- Liverpool issue a list of banned discriminatory terms to employees
- The list contains words relating to race/religion, sexual orientation, gender and disability
- Anti-racism organization Kick It Out launches an app allowing fans to report abuse
- Kick It Out was first established in 1993
English Premier League grounds are noted for their passionate atmosphere and fans sometimes overstep the boundaries of public decency.
In the task of adjudicating just what is and isn't acceptable to say at a football game, leading English Premier League club Liverpool has issued a list of banned words to its employees in its efforts to rid football of discriminatory behavior.
The list of offensive words relates to race and religion, sexual orientation, gender and disability and was circulated to members of Liverpool's staff as part of a longer presentation, one page of which was leaked on the internet.
"The club wishes to eradicate any form of discrimination or discriminatory behavior both on and off the football pitch," reads the leaked document, which Liverpool confirmed was accurate.
"It's important to understand the context of what's being said, but here are examples of words worth listening out for which are usually offensive and the club consider unacceptable."
The list included terms such as "n****r", "queen", "don't be a woman," "cripple" as well as "princess"and "man up".
"The list -- which is accurate -- was part of a larger, private education program that is designed to teach our employees to recognize any and all forms of discrimination on the grounds, on and off the pitch," a Liverpool spokesman told CNN.
"As it was part of a private presentation, LFC cannot pass you on a copy."
The guidelines have has not been reportedly issued to Liverpool players because they receive separate instructions from the Football Association.
The document prompted much discussion on social networking site Twitter with Guardian journalist Barney Ronay writing: "Catching up with this Liverpool story.

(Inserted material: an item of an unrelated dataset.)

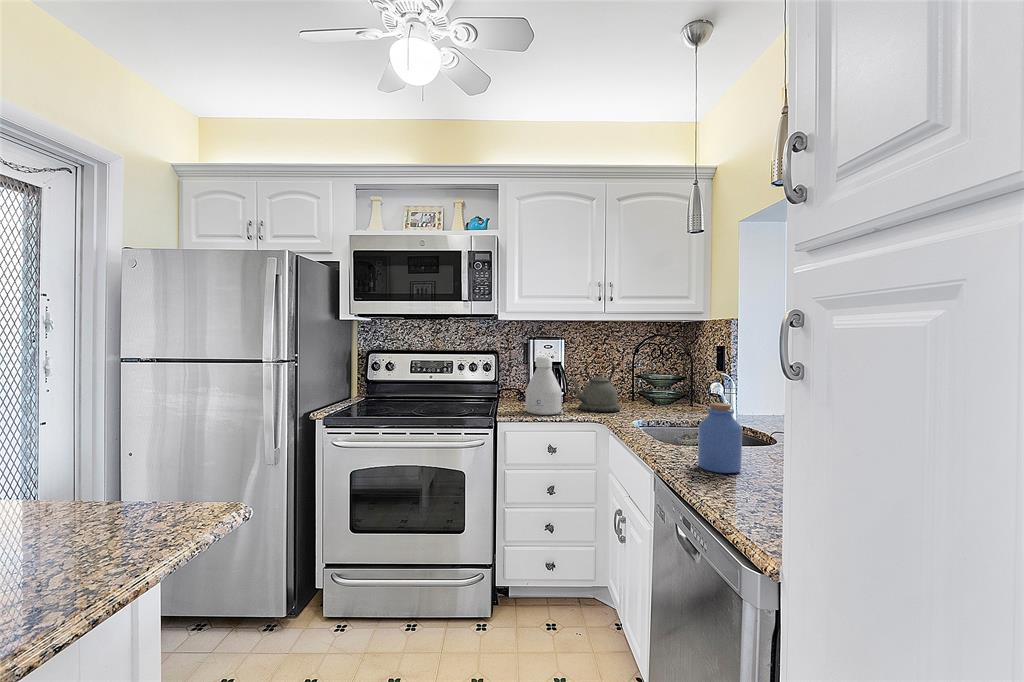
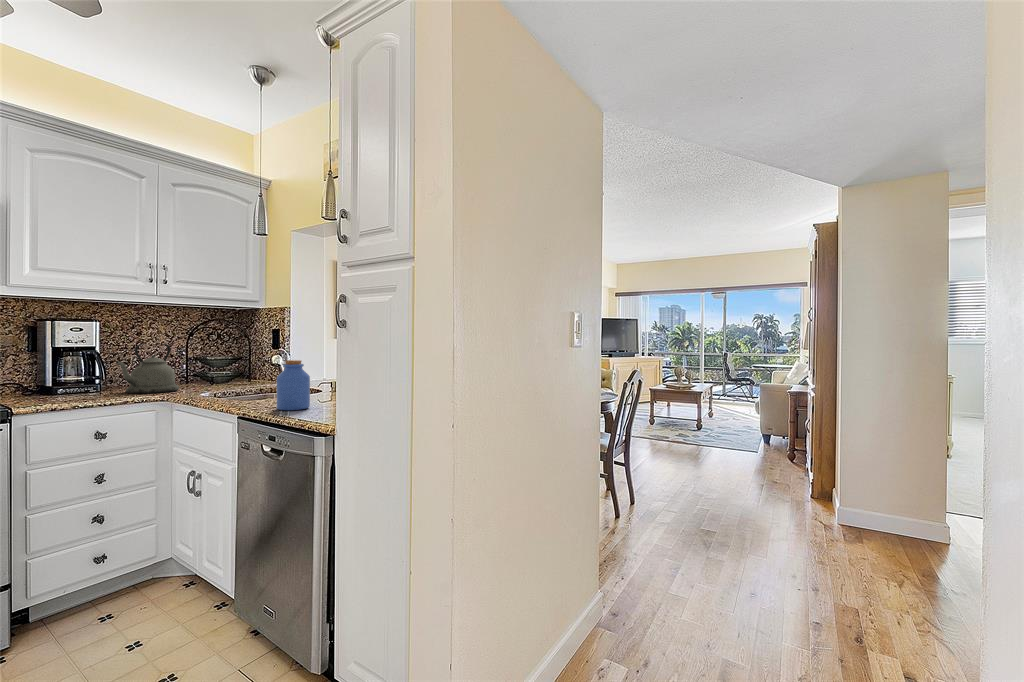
bottle: present [526,356,562,415] -> none [53,336,108,401]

I see "lady-boy" appears under both Gender and Sexual Orientation but "she-man" is only under Gender. Typical anti-she man bias."
English football has been blighted by a series of racism scandals in recent years.
Liverpool striker Luis Suarez was banned for eight matches and fined £40,000 in 2011 after being found guilty of racially abusing Manchester United's Patrice Evra.
The club was heavily criticized for its defense of Suarez, with the team and then manager Kenny Dalglish wearing t-shirts in support of the Uruguayan before a Premier League match against Wigan Athletic.
In September 2012 former England captain John Terry was banned for four matches and fined £220,000 for a racist slur aimed at Queens Park Rangers defender Anton Ferdinand.
Terry also faced a criminal trial over the allegations, after which he was found not guilty.
Meanwhile, English anti-racism organization Kick It Out, which this year marks 20 years of battling discrimination, has launched a smart phone app which allows fans to report incidents of racism at matches.
"It gives football fans the opportunity to report a racist incident if someone is causing a nuisance in their vicinity or trying to spoil their entertainment," former England and Tottenham Hotspur winger and Kick It Out trustee Garth Crooks told CNN.
"For the first time, certainly as long as I've been in football, a football fan can actually complain anonymously about someone being a racial nuisance.
"Now we're not saying that person is a racist, but they're using racist language and it deserves to be reported. The app allows you to do that. It's the perfect tool."
Crooks also hailed the work done by Kick It Out over the last two decades.
"I think it's been very successful," he added. "We've moved from the days where abuse was common place in football and it was embarrassing for all concerned, to a place where the fans have pretty much taken control of the situation.
"They are much more determined to not be sitting in a controlled environment listening to their heroes being abused.
"We have CCTV monitoring areas of the football grounds to make sure that people behave. Managers and players are also involved to try and ensure that, when people play football, it's a comfortable working environment."